• **Given records**:
--- START ---

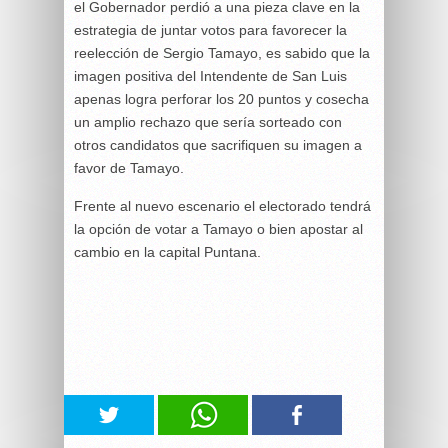
el Gobernador perdió a una pieza clave en la
estrategia de juntar votos para favorecer la
reelección de Sergio Tamayo, es sabido que la
imagen positiva del Intendente de San Luis
apenas logra perforar los 20 puntos y cosecha
un amplio rechazo que sería sorteado con
otros candidatos que sacrifiquen su imagen a
favor de Tamayo.
Frente al nuevo escenario el electorado tendrá
la opción de votar a Tamayo o bien apostar al
cambio en la capital Puntana.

--- END ---

• **Exercise**: Copy out the text of each item above word for word, line by line, leaving out the pictures.

• **Completed exercise**:
el Gobernador perdió a una pieza clave en la
estrategia de juntar votos para favorecer la
reelección de Sergio Tamayo, es sabido que la
imagen positiva del Intendente de San Luis
apenas logra perforar los 20 puntos y cosecha
un amplio rechazo que sería sorteado con
otros candidatos que sacrifiquen su imagen a
favor de Tamayo.
Frente al nuevo escenario el electorado tendrá
la opción de votar a Tamayo o bien apostar al
cambio en la capital Puntana.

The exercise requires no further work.